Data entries
========
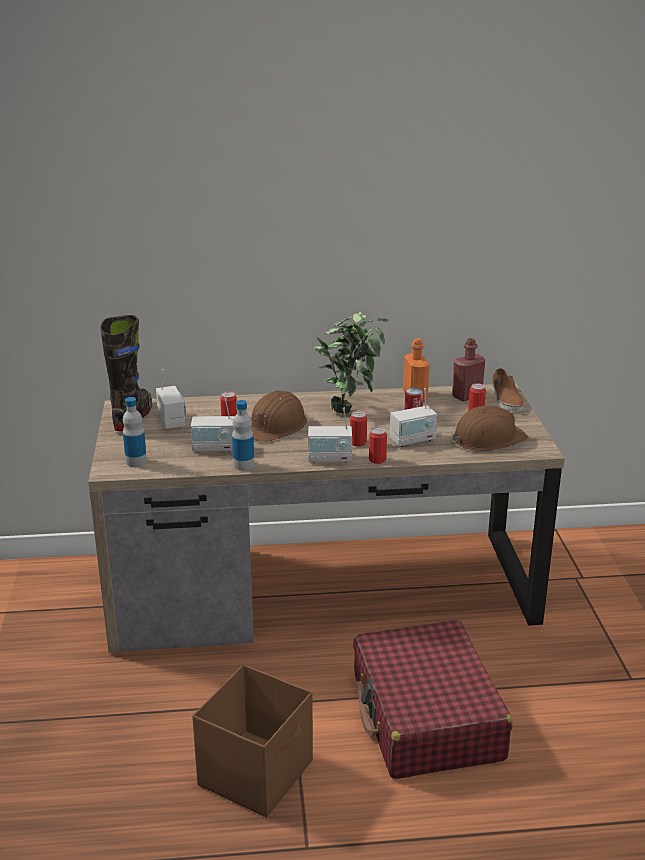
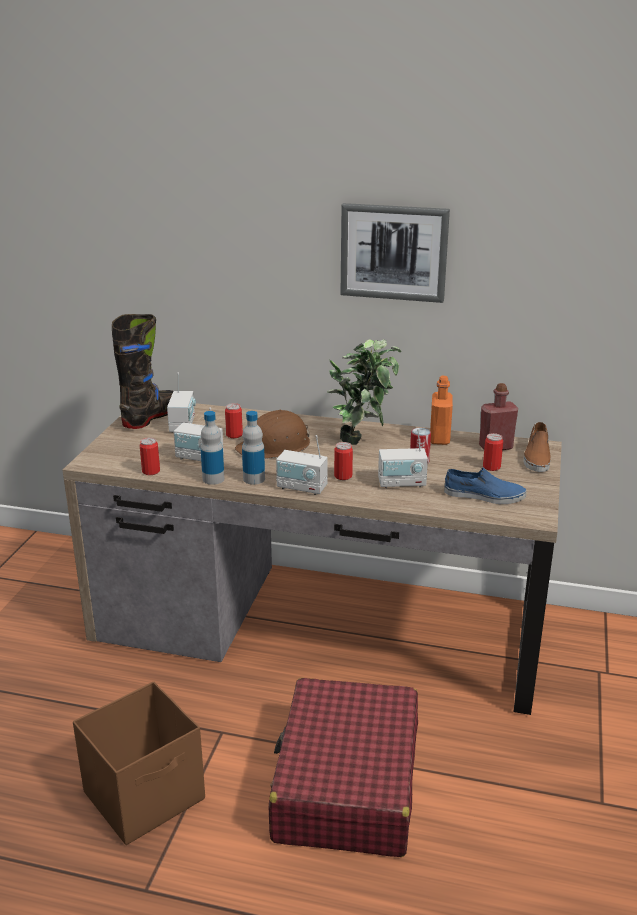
camera: 20 degrees right, 0 degrees up
bottle [123,397,147,467] -> bottle moved to [242,411,265,484]
can [369,427,387,464] -> can moved to [140,437,160,475]
brown hard hat [452,406,528,451] -> blue shoe [444,467,527,504]
none -> picture [341,203,450,303]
========
*What is expected*:
Please copy the records above word for word, omitting every picture.

*Solution to this exercise*:
camera: 20 degrees right, 0 degrees up
bottle [123,397,147,467] -> bottle moved to [242,411,265,484]
can [369,427,387,464] -> can moved to [140,437,160,475]
brown hard hat [452,406,528,451] -> blue shoe [444,467,527,504]
none -> picture [341,203,450,303]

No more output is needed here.